The causes of lag in Second Life are complicated, and are, at last, getting a lot of attention right now.
I've been working on that with a multi-threaded viewer in Rust.[1] After I started posting videos like that, there was a lot less "can't do" attitude from the Linden Lab devs. Now there's a "performance viewer" project out of Linden Lab, using many of the same techniques. Key concept: the backlog of assets to be loaded needs to be on a priority queue which gets reordered as the viewpoint moves. Otherwise you bottleneck loading stuff that you were previously near, not stuff near where you are now. There's a nice B-tree solution to this. Once you have that, everything in close-up is present and at high resolution.
Hardware helps. 100mb/s networking and putting the viewer cache on an SSD will help a lot.
There's still a big problem server side with the transient load when a new user enters a region.

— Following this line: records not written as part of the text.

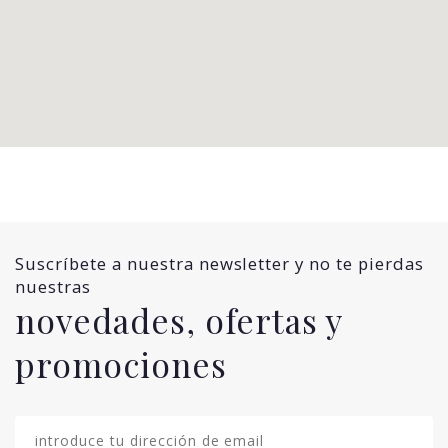
Suscríbete a nuestra newsletter y no te pierdas
nuestras
novedades, ofertas y
promociones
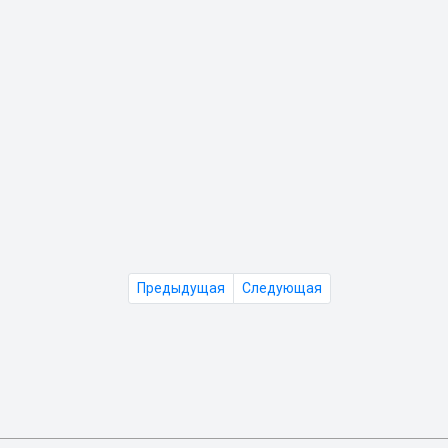
Предыдущая
Следующая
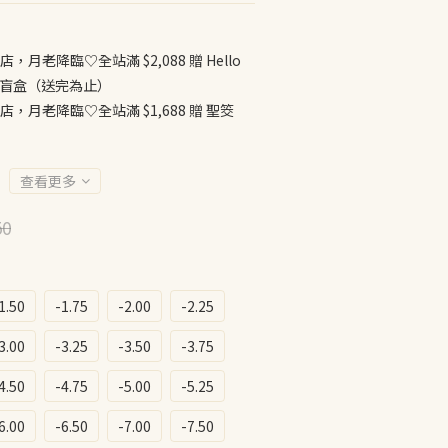
店，月老降臨♡全站滿 $2,088 贈 Hello
公仔盲盒（送完為止）
店，月老降臨♡全站滿 $1,688 贈 聖筊
查看更多
50
1.50
-1.75
-2.00
-2.25
3.00
-3.25
-3.50
-3.75
4.50
-4.75
-5.00
-5.25
6.00
-6.50
-7.00
-7.50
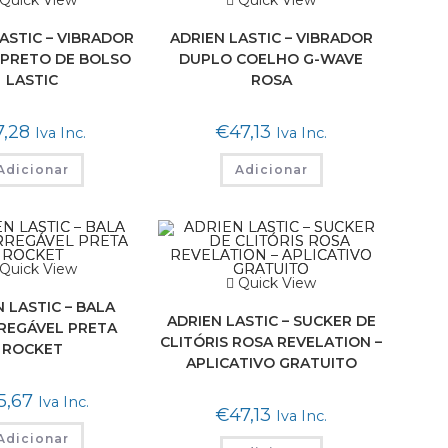
Quick View
Quick View
ASTIC – VIBRADOR
ADRIEN LASTIC – VIBRADOR
PRETO DE BOLSO
DUPLO COELHO G-WAVE
LASTIC
ROSA
7,28
€
47,13
Iva Inc.
Iva Inc.
Adicionar
Adicionar
Quick View
Quick View
 LASTIC – BALA
ADRIEN LASTIC – SUCKER DE
REGÁVEL PRETA
CLITÓRIS ROSA REVELATION –
ROCKET
APLICATIVO GRATUITO
5,67
Iva Inc.
€
47,13
Iva Inc.
Adicionar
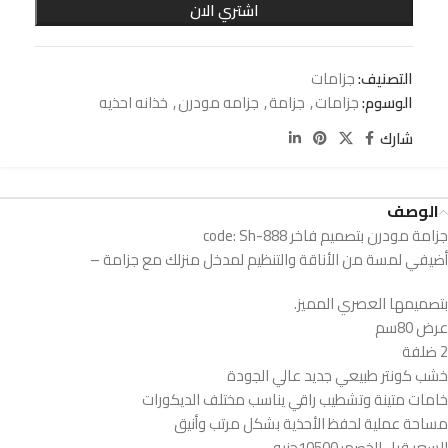
اشتري الان
التصنيف:
جزامات
الوسوم:
جزامات
,
جزامة
,
جزامه مودرن
,
خذانه احذيه
شارك
الوصف
جزامة مودرن بتصميم فاخر code: Sh-888
أضيفي لمسة من الأناقة والتنظيم لمدخل منزلك مع جزامة –
بتصميمها العصري المميز.
عرض 80سم
2 ضلفة
خشب كونتر طبيعي جديد عالي الجودة
خامات متينة وتشطيب راقي يناسب مختلف الديكورات
مساحة عملية لحفظ الأحذية بشكل مرتب وأنيق
السعر قبل الخصم: 10500جنيه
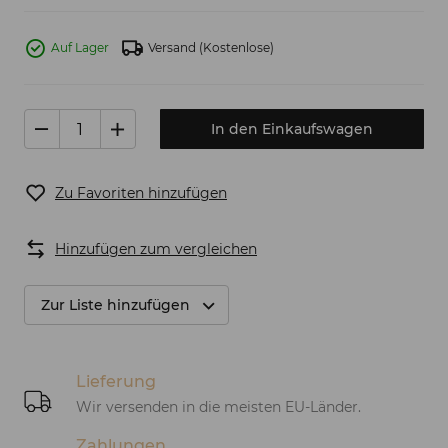
Auf Lager
Versand
(Kostenlose)
In den Einkaufswagen
Zu Favoriten hinzufügen
Hinzufügen zum vergleichen
Zur Liste hinzufügen
Lieferung
Wir versenden in die meisten EU-Länder.
Zahlungen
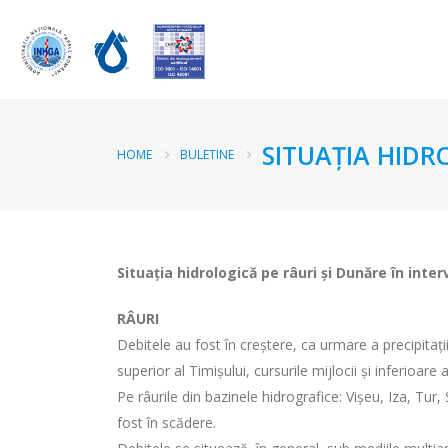
SITUAȚIA HIDR
HOME
BULETINE
Situația hidrologică pe râuri și Dunăre în inter
RÂURI
Debitele au fost în creștere, ca urmare a precipitații
superior al Timișului, cursurile mijlocii și inferioare a
Pe râurile din bazinele hidrografice: Vișeu, Iza, Tur
fost în scădere.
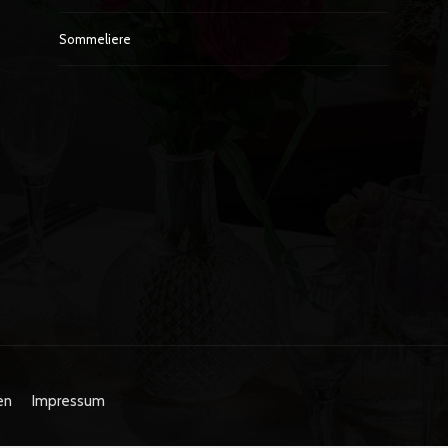
Sommeliere
en
Impressum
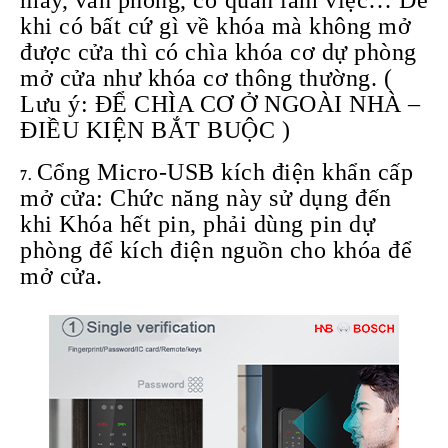
máy, văn phòng, cơ quan làm việc… Để
khi có bất cứ gì về khóa mà không mở
được cửa thì có chìa khóa cơ dự phòng
mở cửa như khóa cơ thông thường. (
Lưu ý: ĐỂ CHÌA CƠ Ở NGOÀI NHÀ –
ĐIỀU KIỆN BẮT BUỘC )
Cổng Micro-USB kích điện khẩn cấp
mở cửa: Chức năng này sử dụng đến
khi Khóa hết pin, phải dùng pin dự
phòng để kích điện nguồn cho khóa để
mở cửa.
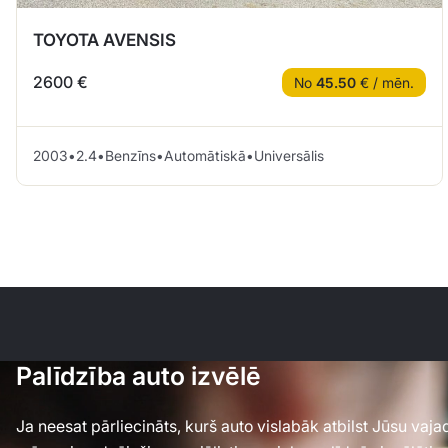
TOYOTA AVENSIS
2600 €
No
45.50
€ / mēn.
2003
•
2.4
•
Benzīns
•
Automātiskā
•
Universālis
Palīdzība auto izvēlē
Ja neesat pārliecināts, kurš auto vislabāk atbilst Jūsu va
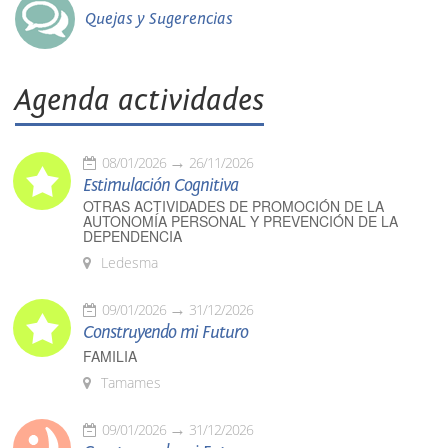
Quejas y Sugerencias
Agenda actividades
08/01/2026
26/11/2026
Estimulación Cognitiva
OTRAS ACTIVIDADES DE PROMOCIÓN DE LA
AUTONOMÍA PERSONAL Y PREVENCIÓN DE LA
DEPENDENCIA
Ledesma
09/01/2026
31/12/2026
Construyendo mi Futuro
FAMILIA
Tamames
09/01/2026
31/12/2026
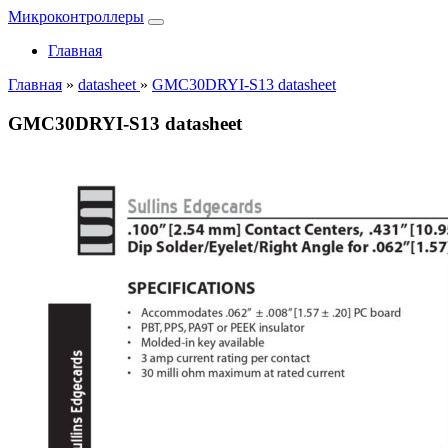
Микроконтроллеры
Главная
Главная
»
datasheet
»
GMC30DRYI-S13 datasheet
GMC30DRYI-S13 datasheet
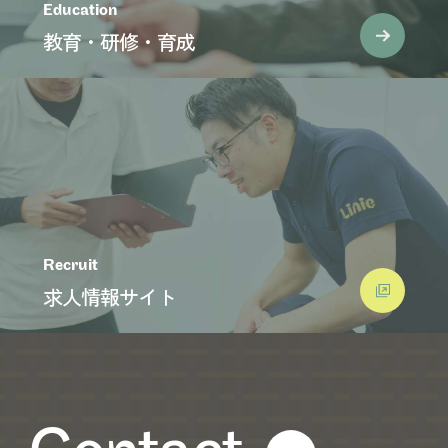
Education
教育・研修・育成
Recruit
求人情報サイト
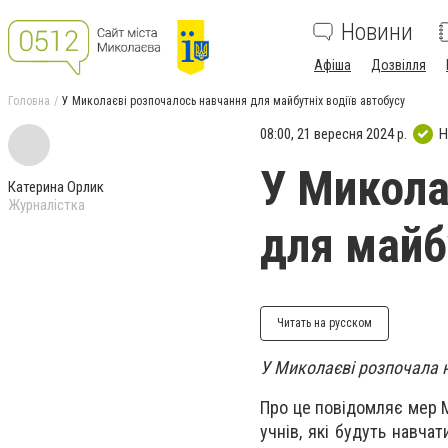
Новини
Афіша
Дозвілля
Головна
У Миколаєві розпочалось навчання для майбутніх водіїв автобусу
08:00, 21 вересня 2024 р.
Н
У Микола
Катерина Орлик
Журналістка
для майб
Читать на русском
У Миколаєві розпочала н
Про це повідомляє мер М
учнів, які будуть навча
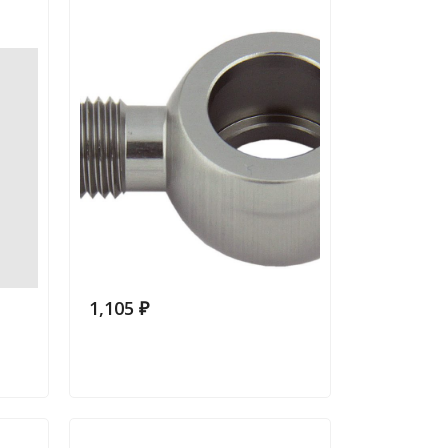
1,105
₽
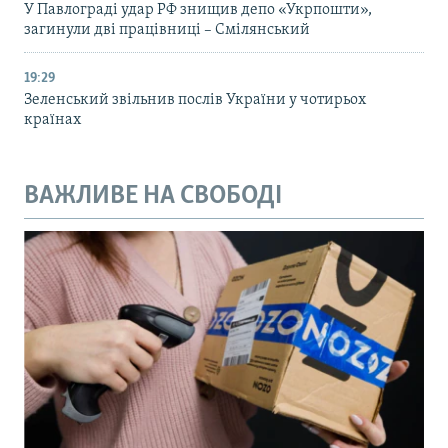
У Павлограді удар РФ знищив депо «Укрпошти»,
загинули дві працівниці – Смілянський
19:29
Зеленський звільнив послів України у чотирьох
країнах
ВАЖЛИВЕ НА СВОБОДІ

A mall or event with a lot of traffic can slow way down. The server devs are trying for more concurrency, but it's hard in an old single-thread 32-bit C++ program.
It's striking that, despite all the "metaverse" hype, there are very few people, even among game devs, talking about the nuts and bolts of making this stuff work. The metaverse conferences are mostly about branding, NFTs, and moderation/censorship.
The Firestorm viewer sources are at "https://vcs.firestormviewer.org/". It's a major fork.
Technical documentation of the client-server protocol is at "https://wiki.secondlife.com/" It's out of date, but it helps.
The real progress is that the build procedure has been cleaned up. It used to require ancient versions of Visual Studio on Windows. Firestorm can be built on Linux. I've built it and submitted patches that went in.
This is just the client side. The server is proprietary. But there's a compatible server, Open Simulator. It's not a clone; it's in C#, while the original is in C++.
There are meetings for third party viewer developers. Both inside Second Life, and on OSGrid, which is a third party grid of simulators. That really is the metaverse - a federated system of 3D worlds. It's sluggish, because most of the people running regions don't have enough server power. Think Mastodon for 3D.
I'm been writing a new client in safe Rust for the last two years. I'm trying to see how much can be done in parallel. The viewer isn't ready for public use yet. I've posted videos made with it.